Since January 2015, The Washington Post has been tracking fatal police shootings. So far this year, police across the nation have shot and killed 534 people — a rate that is on track to match the 990 people fatally shot by police last year, according to The Post’s analysis. Video-recording of such incidents is on the rise. So far this year, 116 of the shootings have been captured on video, compared with 85 at this point last year. . .
While activists are calling for better and more extensive training, the experts said quick changes on the ground are unlikely. For nearly a century — since the Wickersham Commission of 1929 — allegations of abusive police tactics have been quelled by forming task forces or blue-ribbon committees to study the issue.

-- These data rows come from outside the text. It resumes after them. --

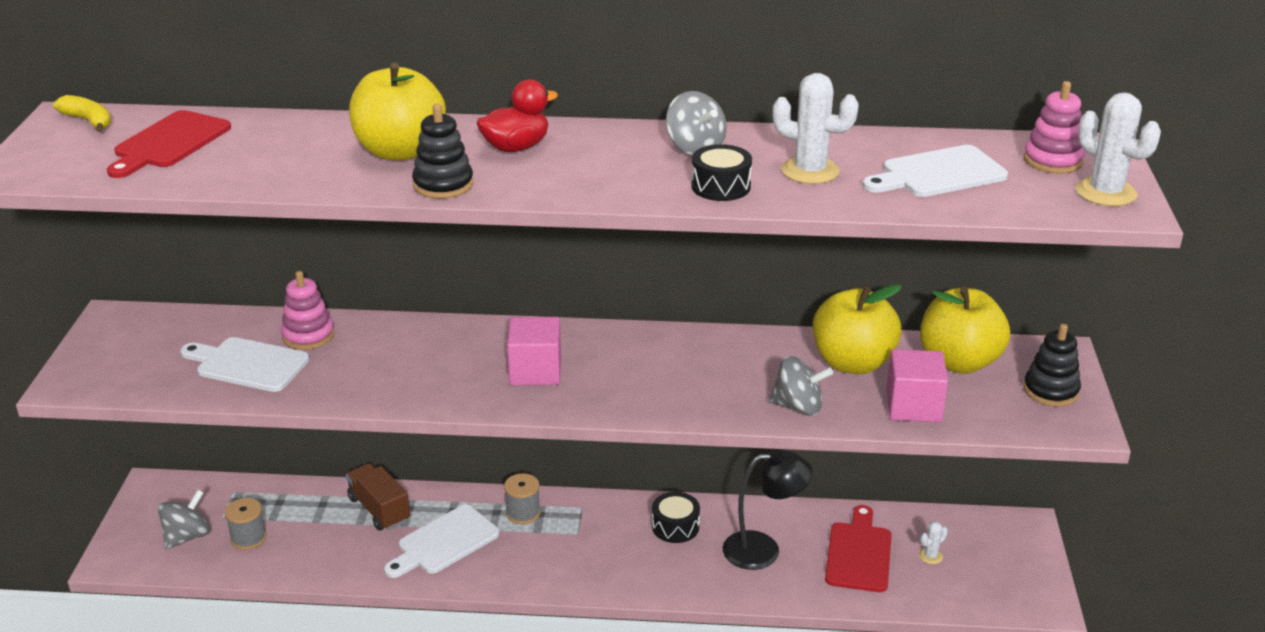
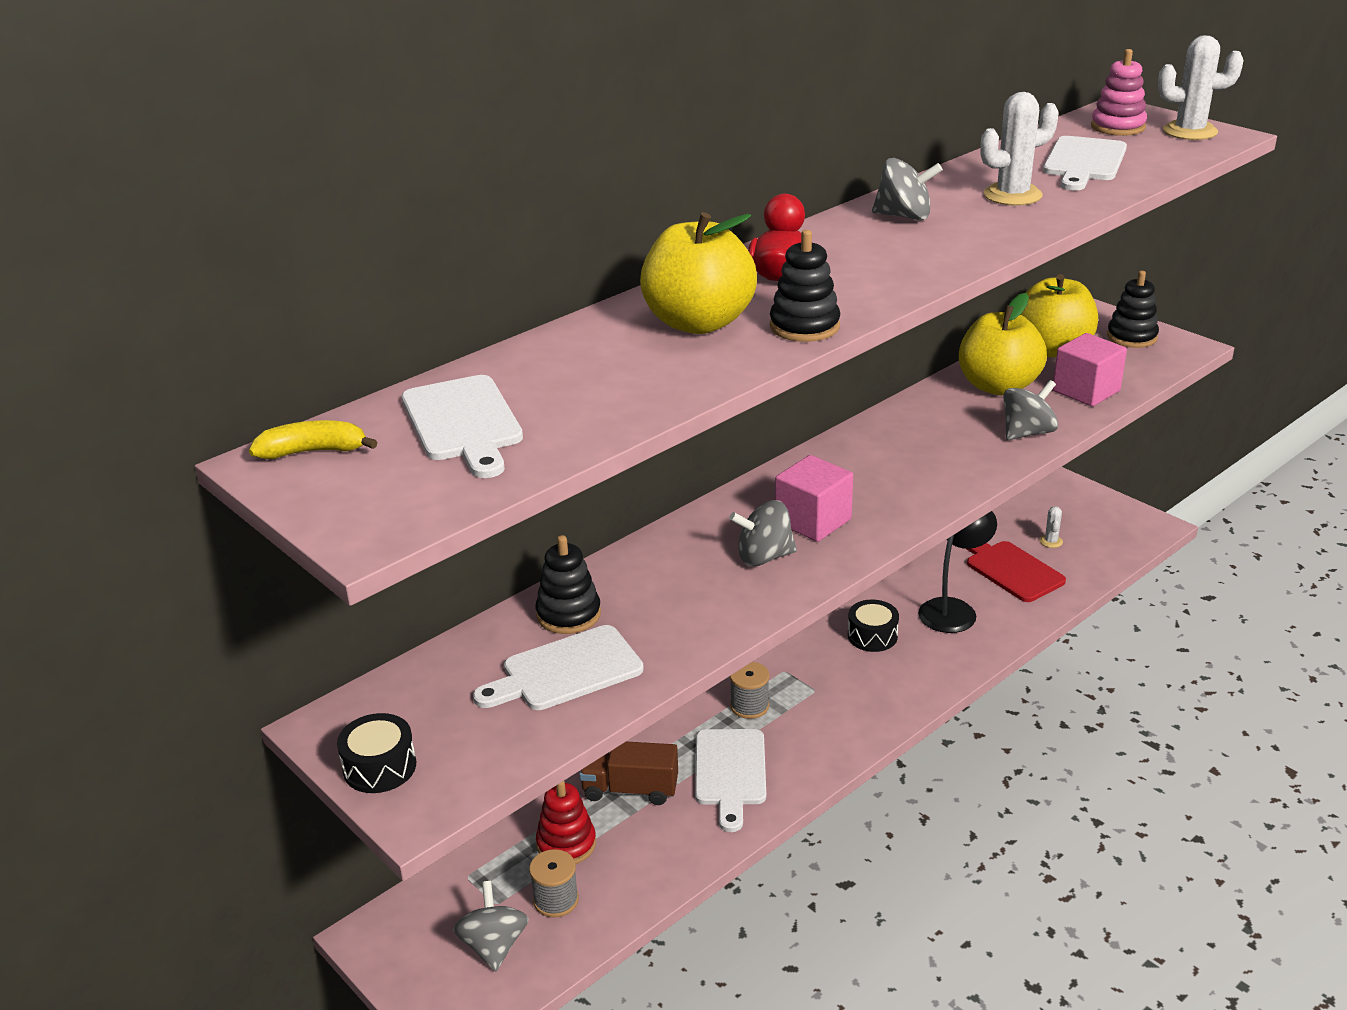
camera: 45 degrees left, 0 degrees up
red cutting board [107,110,231,178] -> white cutting board [402,375,523,478]
pink stacking toy [281,271,334,350] -> black stacking toy [536,535,601,634]
black drum [691,144,752,201] -> black drum moved to [337,713,416,793]
none -> red stacking toy [536,781,596,864]
none -> grey spinning top [729,500,797,567]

Those panels have produced dozens of reports, spent hundreds of millions of taxpayer dollars and produced near-identical recommendations. Six show up repeatedly in the most high-profile reports, including “Who Is Guarding the Guardians?” which was issued in 1981 by the U.S. Commission on Civil Rights, and last year’s report from the President’s Task Force on 21st Century Policing.
The six recurring recommendations are:
● Adopt a community policing program. Officers should spend less time in patrol cars and more time on horse or foot patrols to increase interactions and improve communications with the communities they serve.
● Train and retrain all officers in de-escalation skills, such as taking cover and negotiating rather than rushing in with force.
● Use mock scenario or role-play exercises to teach officers when they must shoot and when to withhold fire and use less-than-lethal tactics.
● Increase diversity so that police departments more closely mirror the communities they serve.
● Communicate more effectively with the news media and the public.
● Improve the psychological screening of recruits.
“We know what needs to happen next,” said Alpert, a policing expert who has written or co-authored half a dozen of these reports. “But we keep studying the question instead of doing something about the answers we’ve arrived at.”
The lack of follow-through stems in part from the fragmented nature of American policing, Alpert and others said. The nation has 18,000 police departments. Effective reform would require state and local politicians and the many police chiefs to choose a reform plan and stick with it; that would include providing a continuous stream of funding.
But change takes time, and half of U.S. mayors are in office for two years or less. Police chiefs serve for an average of three years. When new leadership moves in, the plans of the old guard are often tossed out."